El melanoma (tumor de la piel) no es el único daño causado por los cigarrillos a la piel. Los fumadores se exponen a otros riesgos muy serios para su piel.

Las malas consecuencias del tabaquismo sobre la piel fueron establecidas desde 1856.

Fumar es una causa de envejecimiento prematuro de la piel de la cara, certeza identificada por Ippen e Ippen en 1965. Este fenómeno fue notado sobre 79% de mujeres fumadoras contra 19% de mujeres no fumadoras, como consecuencia de un estudio “la cara del fumador.”

En 1969, un estudio ciego del Dr. Harry Daniell mostró que los fumadores entre 40 y 49 años de edad tenían las mismas arrugas que los no fumadores de 20 años más de edad. Además, dijo la exposición al sol causaría menos daños a la piel de la cara que el hecho de fumar.
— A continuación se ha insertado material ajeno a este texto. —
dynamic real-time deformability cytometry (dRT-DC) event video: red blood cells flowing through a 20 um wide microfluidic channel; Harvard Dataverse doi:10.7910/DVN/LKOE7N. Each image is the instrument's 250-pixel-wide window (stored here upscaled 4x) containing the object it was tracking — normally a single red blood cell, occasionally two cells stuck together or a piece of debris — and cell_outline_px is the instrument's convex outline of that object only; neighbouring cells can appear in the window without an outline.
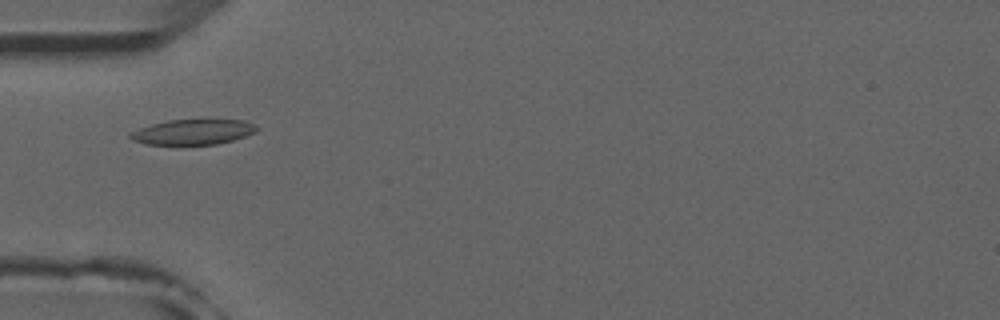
{"species": "common noctule bat (a hibernating species)", "species_latin": "Nyctalus noctula", "temperature_condition": "room temperature", "stored_images_in_passage": 51, "camera_frame_rate_fps": 3000, "um_per_image_px": 0.085, "animal": {"sex": "male", "forearm_length_mm": 52.5}, "frame": {"image": 1, "passage_image": 15, "time_ms": 4.667, "image_size_px": [1000, 320], "cell_outline_px": [[256, 132], [232, 140], [216, 144], [144, 144], [132, 140], [128, 136], [132, 132], [140, 128], [152, 124], [168, 120], [244, 120], [256, 124]], "centroid_in_image_um": [16.4, 11.21], "position_along_channel_um": 68.6, "area_um2": 18.32}}
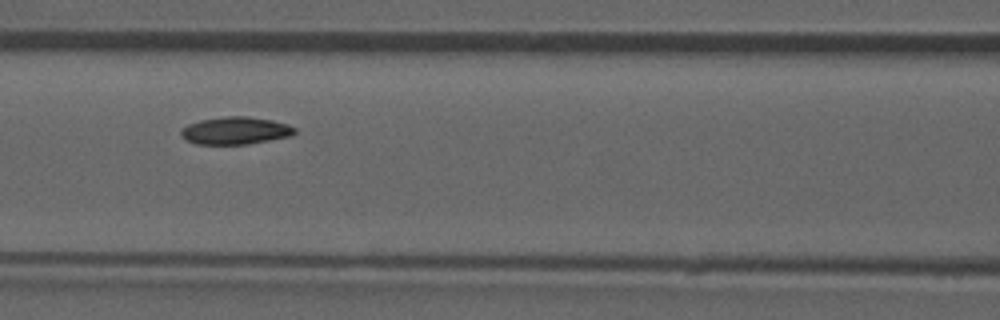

Esta conclusión fue establecida tras el análisis minucioso de la cara del fumador que está marcado por surcos y arrugas, líneas radiales alrededor de los labios y de los ojos, muy prominente la estructura del hueso y alguna vez con la mejilla blanda.
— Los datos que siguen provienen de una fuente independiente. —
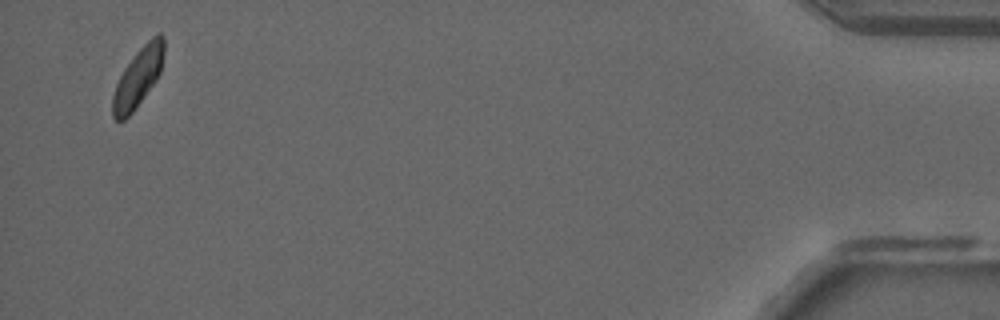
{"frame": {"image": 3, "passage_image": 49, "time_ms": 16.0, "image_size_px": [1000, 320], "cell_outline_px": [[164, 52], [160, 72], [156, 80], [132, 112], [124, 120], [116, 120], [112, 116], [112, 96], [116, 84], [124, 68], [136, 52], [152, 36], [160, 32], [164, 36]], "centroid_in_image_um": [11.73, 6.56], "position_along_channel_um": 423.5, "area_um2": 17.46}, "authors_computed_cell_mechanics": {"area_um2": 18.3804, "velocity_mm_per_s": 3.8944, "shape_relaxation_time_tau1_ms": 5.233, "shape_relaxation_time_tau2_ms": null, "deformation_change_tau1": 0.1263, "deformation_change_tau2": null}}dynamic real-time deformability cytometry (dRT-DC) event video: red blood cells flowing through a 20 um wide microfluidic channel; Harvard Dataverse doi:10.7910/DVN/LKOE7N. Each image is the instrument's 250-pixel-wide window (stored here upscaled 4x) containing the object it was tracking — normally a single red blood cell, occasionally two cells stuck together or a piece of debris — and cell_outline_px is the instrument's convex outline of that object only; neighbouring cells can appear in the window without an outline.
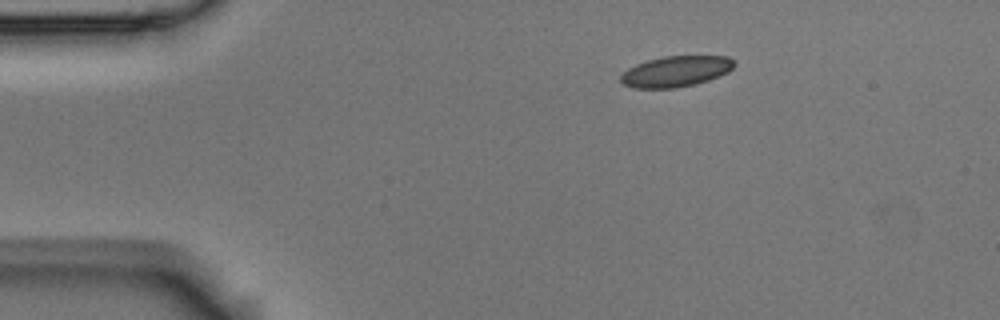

Fenske y Smith han mencionado otras transformaciones visibles causadas por el tabaco como una decoloración de las uñas de la mano que sujeta al cigarrillo. Eso es tan aparente que si una persona deja de fumar, una línea de demarcación se dibuja sobre las uñas manchadas.

Si los 4.000 componentes tóxicos del humo son absorbidos dentro del sistema, pueden perjudicar el tejido epidérmico y causar trastornos vasculares. En fin, absorber el humo lleva a una alteración de las fibras elásticas situadas en la parte más profunda de la piel. Esta modificación es mucho más importante que la causada por el sol.

Otro daño que concierne a los fumadores, llamado la trinchera de la boca por los americanos, es una especie de gingivitis que se manifiesta por una ulceración de la boca acompañada por un dolor, una hemorragia y un mal aliento.